Stukgoederen versus massagoederen

Tijdens de Eerste Wereldoorlog (1914-1918) kwam het vervoer van goederen in de Rotterdamse haven bijna volledig stil te liggen. Duidelijk wordt dat Rotterdam als doorvoerhaven veel te afhankelijk is van Duitsland. Na 1918 bleef er ongerustheid bestaan over de toekomst van de haven.

Er werden vragen gesteld waarom Rotterdam niet meer deed aan het vervoer van stukgoederen ten opzichte van massagoed. Pas in 1926 werd er door de gemeente een stukgoedcommissie opgericht, met de burgemeester als voorzitter. De mechanisering van massagoed die vóór de Eerste Wereldoorlog was gerealiseerd, had geresulteerd in directe overslag. Hiermee wordt de overslag van zeeschip naar binnenvaartschip bedoeld, zonder opslag op de kade. Tijdens het interbellum (1918-1939) werd deze mechanisering verder geoptimaliseerd. Dankzij de introductie van stoom-, hydraulische en elektrische kranen trad met stukgoed, naast massagoed, wel mechanisatie op, maar die was verre van volledig. Daarom werden de meeste werkzaamheden nog steeds verricht met de hand. Ondanks dat het niet tot een technisch gemechaniseerd regime kwam zorgde uitvindingen zoals elektrische wagens en de wipkraan wel voor een forse productiviteitsstijging.             

Containerisatie

Een ingrijpende mechanisering van de stukgoedoverslag kwam pas ver na de Tweede Wereldoorlog tot stand door de, in de jaren 60 van de vorige eeuw, geïntroduceerde zeecontainer. Na de grote veranderingen en de sociale onrust in de haven als gevolg van de introductie van de graanelevators was er gedurende een periode van zo’n 50 jaar geen radicale verandering meer tot de innovatie van de zeecontainer. Deze kortte de tijd die het kostte om stukgoed over te slaan aanzienlijk in. De pionier achter containerisatie was de Amerikaanse trucker Malcolm McLean. Door de trage overslag van stukgoed lagen schepen soms wel twee weken stil in de haven.
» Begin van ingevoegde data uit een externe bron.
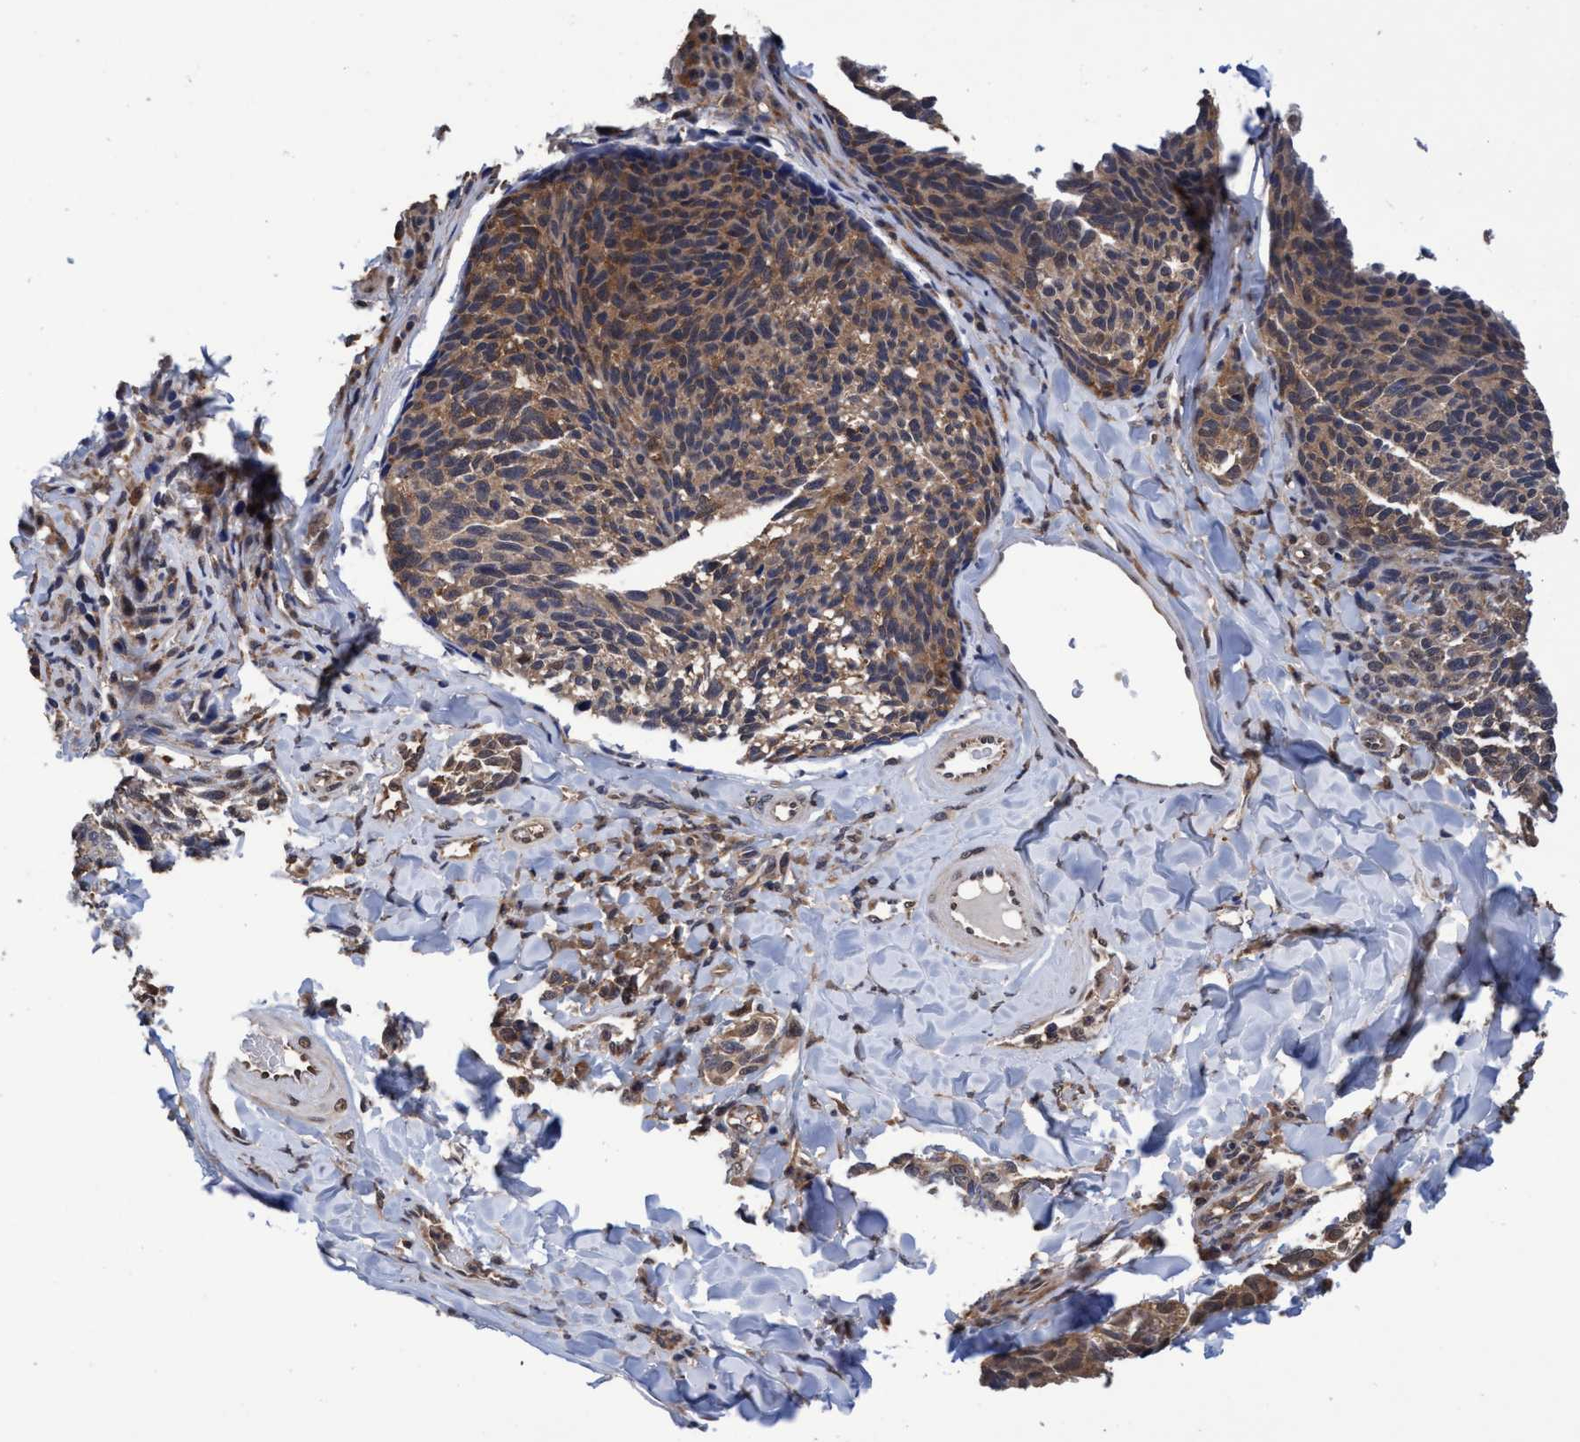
{"staining": {"intensity": "weak", "quantity": ">75%", "location": "cytoplasmic/membranous"}, "tissue": "melanoma", "cell_type": "Tumor cells", "image_type": "cancer", "snomed": [{"axis": "morphology", "description": "Malignant melanoma, NOS"}, {"axis": "topography", "description": "Skin"}], "caption": "Protein staining shows weak cytoplasmic/membranous positivity in about >75% of tumor cells in melanoma.", "gene": "PSMD12", "patient": {"sex": "female", "age": 73}}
Dit langzame proces zorgde voor ergernissen bij schipeigenaren, want zij hadden te maken met stijgende lonen van stuwadoors (lader en losser schepen) en stijgende havenkosten in de jaren 50 en 60 van de vorige eeuw.     

Ideal X
McLean was geïnspireerd door vervoermethoden die werden ingezet door het Amerikaanse leger, dat ladingen vloeiend kon laten verplaatsen van land naar zeetransport zonder de bijkomstigheid om opnieuw af te laden en in te laden. Dat zorgde ervoor dat schepen veel korter stillagen in de haven. McLean bouwde de tanker Potrero Hills, uit de Tweede Wereldoorlog, om tot een schip dat in staat was om containers te dragen en noemde haar ‘Ideal X’. Zij maakte haar maidentrip (eerste reis) op 26 april 1956 en zeilde van Newark naar Houston met een lading van 58 metaalcontainers en 15.000 ton aan petroleum.                 

Gateway City
Daarnaast richtte hij het bedrijf Sea-Land op, dat tegenwoordig valt onder het bedrijf Maersk, en binnen korte tijd voeren enorme schepen van Sea-Land uit over de Atlantische oceaan. Eerst nog met de containers geladen op hun chassis (onderstel), maar deze werd later achterwege gelaten zodat de containers op elkaar konden worden gestapeld. Het eerste schip dat uitvoer met enkel gestapelde containers was ‘Gateway City’ die 4 oktober 1957 de maidentrip maakte.